▶ _WORK REQUIRED_
Return the lines below exactly, starting with the line that contains "Ovocie, zelenina" and stopping after the last line.

=== Section Start ===

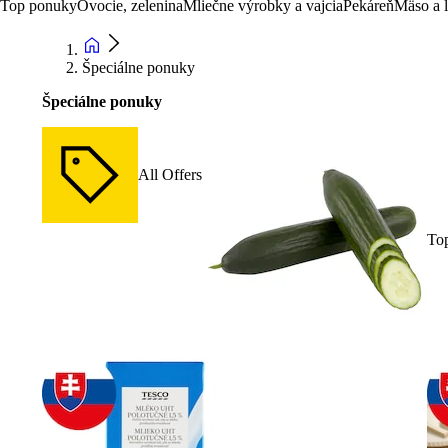
Top ponuky
Ovocie, zelenina
Mliečne výrobky a vajcia
Pekáreň
Mäso a 
Špeciálne ponuky
Špeciálne ponuky
All Offers
To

=== Section End ===

▶ _WRITTEN ANSWER_
Ovocie, zelenina
Mliečne výrobky a vajcia
Pekáreň
Mäso a 
Špeciálne ponuky
Špeciálne ponuky
All Offers
To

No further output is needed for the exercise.